January 30, 2007 Poso, Indonesia …. [Gay Tuballes/Adventist News Dispatch/ANN Staff]
The morning of January 13 started out as a rather typical Saturday when Seventh-day Adventists in Poso, Central Sulawesi, Indonesia headed to the Adventist church to worship until a bomb, wrapped in a plastic bag, was discovered by one of the church members under some bushes at the main entrance. With this discovery church members quickly alerted the police who sent a bomb specialist to deactivate the bomb.
According to the police, the bomb was active and could have been detonated by a cellular phone. Police also say that so far leads point to involvement of Muslim extremists.
The Poso Adventist Church has a membership of 100, a number that shrunk from around 200 original members when the feud between Muslims and Christians flared up six years ago.
Prior to the discovery of this bomb, the previous Poso Adventist church was among four other Adventist churches in the area burned down by extremists in the past few years. Church leaders in the area say that the attacks do not specifically target Adventist churches, but Christian churches in general.
“Members of that church are again on red alert. It is not safe and easy now worshipping God in any place,” said Pastor Erents Sahensolar, president of the Adventist church in Central Sulawesi.
“This [isn't] the only bomb incident that happened [in that area],” said Moldy Mambu, associate treasurer at the Adventist church headquarters in the Southern Asia-Pacific region.
He told ANN that five years ago at the turn of the New Year, a bomb exploded at midnight near the Poso Adventist Church. It was timed to strike Adventists at the very height of the New Year's celebration.
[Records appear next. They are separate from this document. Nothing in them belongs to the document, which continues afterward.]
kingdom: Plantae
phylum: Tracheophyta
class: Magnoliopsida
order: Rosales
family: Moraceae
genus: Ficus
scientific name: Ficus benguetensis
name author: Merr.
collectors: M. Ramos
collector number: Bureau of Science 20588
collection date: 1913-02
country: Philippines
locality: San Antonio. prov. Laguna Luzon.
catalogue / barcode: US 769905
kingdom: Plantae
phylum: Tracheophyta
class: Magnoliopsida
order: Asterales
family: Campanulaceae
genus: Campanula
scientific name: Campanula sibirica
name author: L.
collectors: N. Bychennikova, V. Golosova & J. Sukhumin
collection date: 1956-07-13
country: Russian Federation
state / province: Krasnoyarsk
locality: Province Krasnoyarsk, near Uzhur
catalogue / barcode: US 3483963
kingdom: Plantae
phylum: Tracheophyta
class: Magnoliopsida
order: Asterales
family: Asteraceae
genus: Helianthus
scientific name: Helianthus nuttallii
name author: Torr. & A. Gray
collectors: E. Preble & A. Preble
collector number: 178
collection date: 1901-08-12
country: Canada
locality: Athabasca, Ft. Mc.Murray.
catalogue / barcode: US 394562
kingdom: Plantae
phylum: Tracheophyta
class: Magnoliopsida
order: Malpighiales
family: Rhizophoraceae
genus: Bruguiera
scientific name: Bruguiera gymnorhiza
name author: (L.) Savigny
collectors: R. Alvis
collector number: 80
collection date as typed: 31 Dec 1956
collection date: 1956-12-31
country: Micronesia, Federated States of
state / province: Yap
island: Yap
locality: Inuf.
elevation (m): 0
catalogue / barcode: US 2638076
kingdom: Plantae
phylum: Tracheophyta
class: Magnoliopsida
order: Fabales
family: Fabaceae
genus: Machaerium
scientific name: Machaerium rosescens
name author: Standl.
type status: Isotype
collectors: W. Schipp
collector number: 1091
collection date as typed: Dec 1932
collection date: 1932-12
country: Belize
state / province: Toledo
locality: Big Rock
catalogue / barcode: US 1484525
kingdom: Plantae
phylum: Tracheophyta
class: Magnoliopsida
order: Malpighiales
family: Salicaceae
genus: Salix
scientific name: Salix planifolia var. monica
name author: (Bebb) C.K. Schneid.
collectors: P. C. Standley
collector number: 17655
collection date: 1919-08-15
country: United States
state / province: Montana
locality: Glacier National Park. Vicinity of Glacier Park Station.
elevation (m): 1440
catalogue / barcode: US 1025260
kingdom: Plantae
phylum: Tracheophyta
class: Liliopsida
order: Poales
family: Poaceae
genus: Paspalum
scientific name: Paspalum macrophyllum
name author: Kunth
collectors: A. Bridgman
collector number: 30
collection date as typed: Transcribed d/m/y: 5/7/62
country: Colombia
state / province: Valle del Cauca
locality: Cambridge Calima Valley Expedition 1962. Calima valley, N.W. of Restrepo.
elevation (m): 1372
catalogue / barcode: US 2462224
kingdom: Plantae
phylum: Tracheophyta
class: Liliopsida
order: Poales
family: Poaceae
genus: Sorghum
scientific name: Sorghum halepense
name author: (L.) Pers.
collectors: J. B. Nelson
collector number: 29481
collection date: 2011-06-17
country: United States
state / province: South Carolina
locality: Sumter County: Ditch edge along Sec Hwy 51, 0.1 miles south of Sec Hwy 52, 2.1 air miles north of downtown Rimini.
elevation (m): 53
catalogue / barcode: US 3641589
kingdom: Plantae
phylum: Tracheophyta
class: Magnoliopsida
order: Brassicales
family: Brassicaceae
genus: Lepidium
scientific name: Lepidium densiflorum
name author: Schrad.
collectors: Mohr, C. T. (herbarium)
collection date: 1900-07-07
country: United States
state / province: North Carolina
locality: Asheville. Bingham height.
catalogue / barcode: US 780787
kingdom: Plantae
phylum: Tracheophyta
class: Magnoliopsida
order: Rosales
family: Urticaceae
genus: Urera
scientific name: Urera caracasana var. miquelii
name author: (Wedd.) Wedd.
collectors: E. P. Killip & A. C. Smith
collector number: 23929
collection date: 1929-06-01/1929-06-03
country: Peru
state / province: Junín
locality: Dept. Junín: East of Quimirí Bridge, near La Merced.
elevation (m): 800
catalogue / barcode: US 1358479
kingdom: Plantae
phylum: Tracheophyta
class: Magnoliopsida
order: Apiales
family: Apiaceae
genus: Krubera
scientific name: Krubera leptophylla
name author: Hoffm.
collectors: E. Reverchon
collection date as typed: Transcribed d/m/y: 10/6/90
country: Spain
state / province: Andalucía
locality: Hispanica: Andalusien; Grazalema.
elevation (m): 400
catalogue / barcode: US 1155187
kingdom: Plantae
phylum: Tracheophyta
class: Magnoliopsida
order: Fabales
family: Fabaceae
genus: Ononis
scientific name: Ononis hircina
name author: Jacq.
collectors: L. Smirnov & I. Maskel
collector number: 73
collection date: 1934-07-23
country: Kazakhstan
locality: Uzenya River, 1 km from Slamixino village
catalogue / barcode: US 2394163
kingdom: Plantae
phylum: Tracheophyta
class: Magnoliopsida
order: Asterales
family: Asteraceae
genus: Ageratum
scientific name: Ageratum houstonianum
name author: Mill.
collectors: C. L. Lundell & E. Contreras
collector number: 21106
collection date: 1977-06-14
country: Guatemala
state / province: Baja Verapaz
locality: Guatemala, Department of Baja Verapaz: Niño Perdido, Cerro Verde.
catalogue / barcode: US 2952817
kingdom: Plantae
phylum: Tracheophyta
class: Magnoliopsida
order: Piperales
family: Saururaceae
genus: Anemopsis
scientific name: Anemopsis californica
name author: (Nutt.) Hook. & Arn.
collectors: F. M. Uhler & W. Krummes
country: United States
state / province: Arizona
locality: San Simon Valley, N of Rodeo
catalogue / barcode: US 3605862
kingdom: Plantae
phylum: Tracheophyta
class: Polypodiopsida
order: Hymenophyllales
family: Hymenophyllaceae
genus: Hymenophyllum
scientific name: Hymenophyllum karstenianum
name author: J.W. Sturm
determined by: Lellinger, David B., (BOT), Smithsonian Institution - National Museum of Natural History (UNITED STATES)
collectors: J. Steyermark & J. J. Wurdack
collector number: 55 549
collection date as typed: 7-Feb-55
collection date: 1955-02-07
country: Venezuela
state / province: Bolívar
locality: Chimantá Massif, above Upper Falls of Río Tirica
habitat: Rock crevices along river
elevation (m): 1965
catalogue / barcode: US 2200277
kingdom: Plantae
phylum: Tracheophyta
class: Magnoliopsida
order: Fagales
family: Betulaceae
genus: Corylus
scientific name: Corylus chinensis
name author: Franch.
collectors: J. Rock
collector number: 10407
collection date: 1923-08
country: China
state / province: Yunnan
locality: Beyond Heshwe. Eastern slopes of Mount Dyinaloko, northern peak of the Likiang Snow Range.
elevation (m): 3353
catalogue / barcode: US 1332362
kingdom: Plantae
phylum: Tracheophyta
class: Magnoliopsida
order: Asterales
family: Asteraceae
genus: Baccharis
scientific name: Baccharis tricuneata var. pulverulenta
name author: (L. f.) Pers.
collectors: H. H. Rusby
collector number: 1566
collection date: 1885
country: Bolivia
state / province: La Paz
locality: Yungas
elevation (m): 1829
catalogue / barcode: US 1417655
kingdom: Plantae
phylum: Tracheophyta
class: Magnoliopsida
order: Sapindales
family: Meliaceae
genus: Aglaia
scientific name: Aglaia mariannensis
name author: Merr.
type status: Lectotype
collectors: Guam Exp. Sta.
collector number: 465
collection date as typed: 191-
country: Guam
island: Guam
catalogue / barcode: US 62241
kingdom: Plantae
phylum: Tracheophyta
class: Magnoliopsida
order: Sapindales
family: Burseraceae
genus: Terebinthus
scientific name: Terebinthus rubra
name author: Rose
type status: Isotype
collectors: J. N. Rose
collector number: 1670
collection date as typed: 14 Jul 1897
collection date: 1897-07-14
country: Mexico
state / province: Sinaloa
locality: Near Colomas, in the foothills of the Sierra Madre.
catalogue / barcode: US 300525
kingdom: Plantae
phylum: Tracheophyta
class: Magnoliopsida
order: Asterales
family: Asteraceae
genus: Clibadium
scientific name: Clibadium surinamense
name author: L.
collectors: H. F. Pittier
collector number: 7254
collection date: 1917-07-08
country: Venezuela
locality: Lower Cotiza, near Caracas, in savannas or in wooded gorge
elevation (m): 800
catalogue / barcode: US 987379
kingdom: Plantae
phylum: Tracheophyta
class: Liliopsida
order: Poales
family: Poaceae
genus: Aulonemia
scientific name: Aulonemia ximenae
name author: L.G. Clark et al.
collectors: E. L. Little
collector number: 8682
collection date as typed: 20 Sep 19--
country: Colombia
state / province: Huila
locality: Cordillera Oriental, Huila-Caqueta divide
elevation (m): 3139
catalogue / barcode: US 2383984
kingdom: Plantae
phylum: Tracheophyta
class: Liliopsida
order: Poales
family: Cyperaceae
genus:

Little did the alleged terrorists know that the Adventist believers had already observed the New Year at sunset, the Biblical mark of a new day.
The police have sent security forces to survey and secure the area surrounding the church. Indonesia is a predominantly Muslim country with a Christian presence only eight percent. There are nearly 6,500 Adventists worshipping in 41 churches in the Central Sulawesi area.